I think reverting is not problem per se, but releasing a highly problematic version without proper testing in such an essential component is.

LaFolle 27 days ago | |

Yeah they noted that it went without PEP. Looks like a PEP will come now if it maintains at par perf.

emil-lp 27 days ago |

If I understand correctly, this is one of the changes that caused the regression:

https://github.com/python/cpython/pull/117120

luodaint 26 days ago |

The problem is that you create an HTTP client for each incoming request. In other words, you recreate SSL context and cause reference cycles with each request. From the memory point of view, the program seems to have a memory leak. However, the solution to the issue lies at the application level: just create your client once and reuse it for each subsequent request.

One of heuristics to find memory leaks can be stated as follows: if you instantiate any HTTP or connection objects inside the request handler, it's likely that you've made a mistake.

insumanth 26 days ago |

This is the first time I came across a change (a big one) that was implemented without passing through PEP. I thought it was standard.

nodesocket 27 days ago |

If using containers I believe this change was pushed in image python:3.14.5-slim-trixie

emmanuelsemugga 26 days ago |

This is so salient to put under consideration deeply

__loam 27 days ago |

Python is such a mess.

rmwaite 27 days ago | |

Any language of Python’s size and popularity will be a mess, the only difference is what parts of it.

__loam 26 days ago | | |

No, python is specifically a mess.

askllk 27 days ago |

All these issues were known in previous attempts for removing the GIL. But if Instagram/Meta want it, everyone stands to attention and finds out the obvious problems years later. Kind of like in geopolitics.

I hope Meta switches Instagram to PHP/Hack so they leave Python alone.

simonw 27 days ago | |

The no-GIL work (free-threading) is unrelated to this incremental GC work.
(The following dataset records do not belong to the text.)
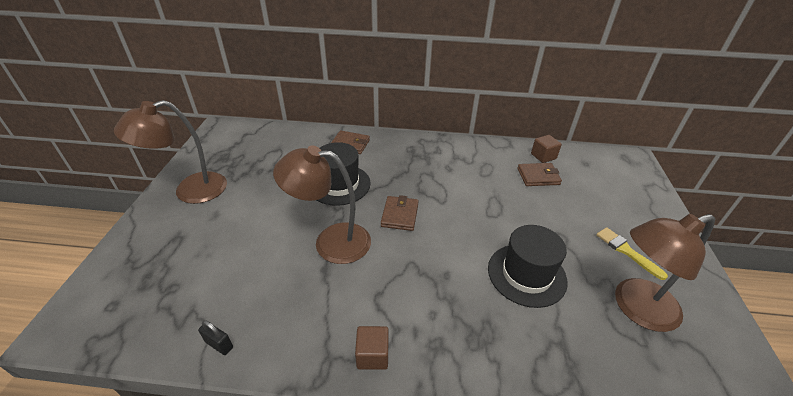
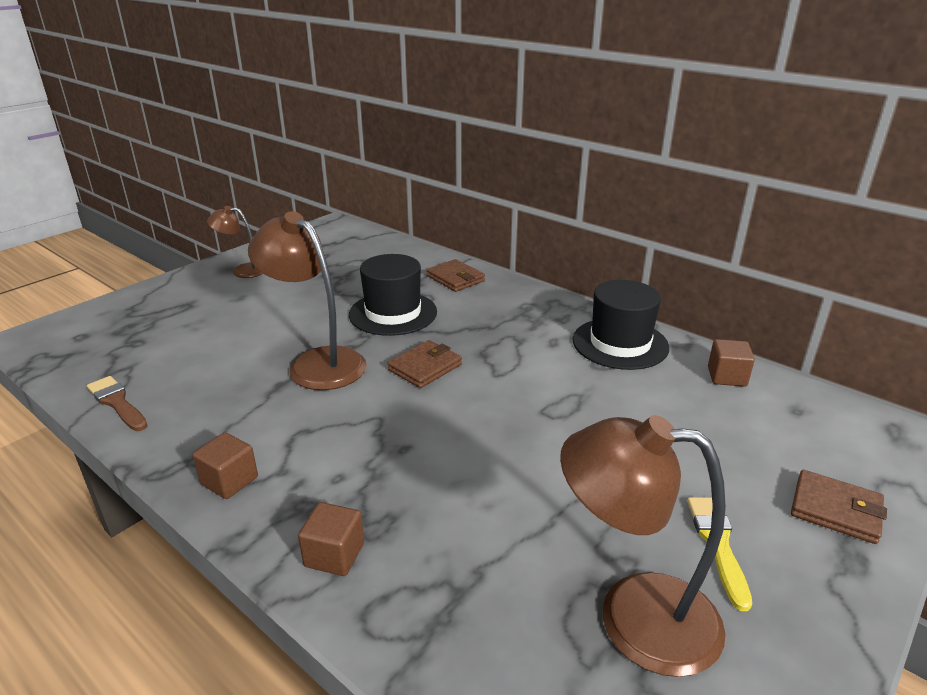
camera: 35 degrees right, 10 degrees down
(190, 191) = (242, 271): brown lamp -> brown lamp, size x0.55
(219, 344) = (117, 403): black padlock -> brown brush
(485, 363) = (334, 555): none -> brown cube
(526, 274) = (511, 496): black hat -> black hat (620, 343)
(538, 176) = (683, 397): brown wallet -> brown wallet (835, 510)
Free-threading actually uses its own, separate GC: https://labs.quansight.org/blog/free-threaded-gc-3-14

brianwawok 27 days ago |

In the world of AI written code, Python just doesn’t make sense. Converted about 100k lines in the last few months to golang and the performance is life changing. Curious if we will see global Python adoption fall by 75% or more in the next few years.

mau 27 days ago | |

I think humans are still accountable for the code generated by agents.

You are free to switch language but you still need to understand it.

tdb7893 27 days ago | | |

With a similar amount of experience with both languages I found Go much easier to read. I've always been a bit miffed why Python is seen as easy to read for experienced developers. I get the syntax is good for short code or people with little experience but my experience is those readability benefits went away quickly with time or complexity.
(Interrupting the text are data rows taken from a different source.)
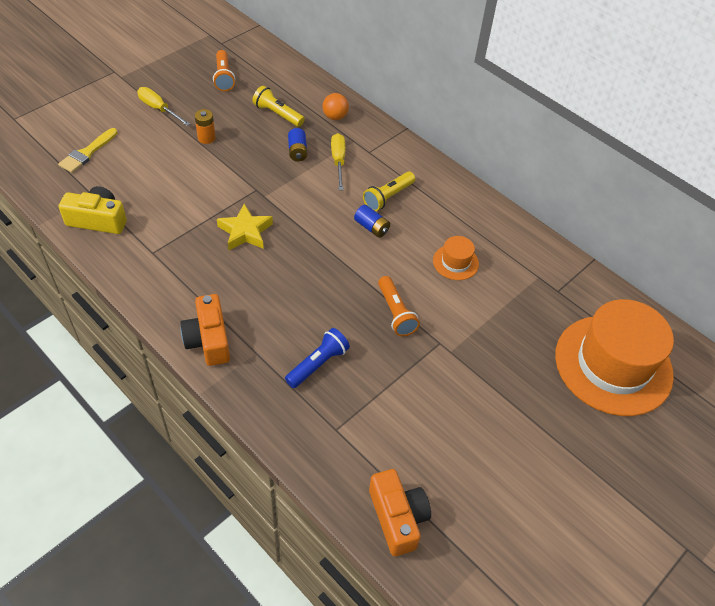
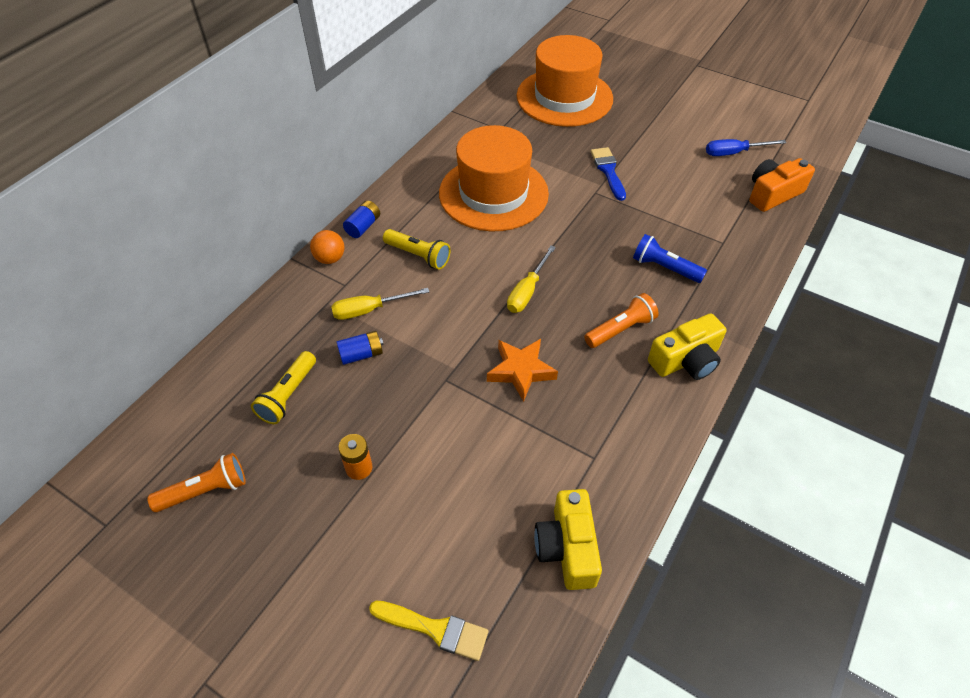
camera: 100 degrees left, 0 degrees up
(159, 109) = (302, 560): yellow screwdriver -> yellow screwdriver (527, 291)
(208, 340) = (686, 360): orange camera -> yellow camera
(245, 232) = (521, 371): yellow star -> orange star
(335, 117) = (282, 330): orange ball -> orange ball (330, 258)
(371, 227) = (470, 261): blue battery -> blue battery (363, 226)
(395, 313) = (576, 225): orange flashlight -> orange flashlight (620, 329)
(455, 262) = (493, 193): orange hat -> orange hat, size x2.33
(471, 365) = (608, 171): none -> blue brush
(481, 508) = (734, 153): none -> blue screwdriver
lern_too_spel 27 days ago | |

For personal projects, yes. For code going into production, you still need human code review, and that has to happen in a language that the humans you've hired are comfortable with. One day, we'll all be YOLOing vibe code straight into production, but that day is not today.

JackSlateur 27 days ago | | |

But that day is not today .. unless you are working for microslop or clownflare ? Half-kidding, sorry :)

backwardation_b 27 days ago | |

nothing about the performance characteristics of python changed with AI so why would you use python over golang if performance is a requirement/bottleneck? Trying to understand the reasoning as to me golang and python are equally simple to write and understand.

Yokohiii 27 days ago | | |

If language X is a persons comfort zone, that person will often default to it. Python is certainly more widespread then go.

Also, even if it looks like that to you, there are still people that write code with their own hands.

phainopepla2 27 days ago | | |

Regardless of whether golang and python are actually equally simple, python certainly has the reputation of being easier to write and read than almost any other language. That is a big part of its popularity.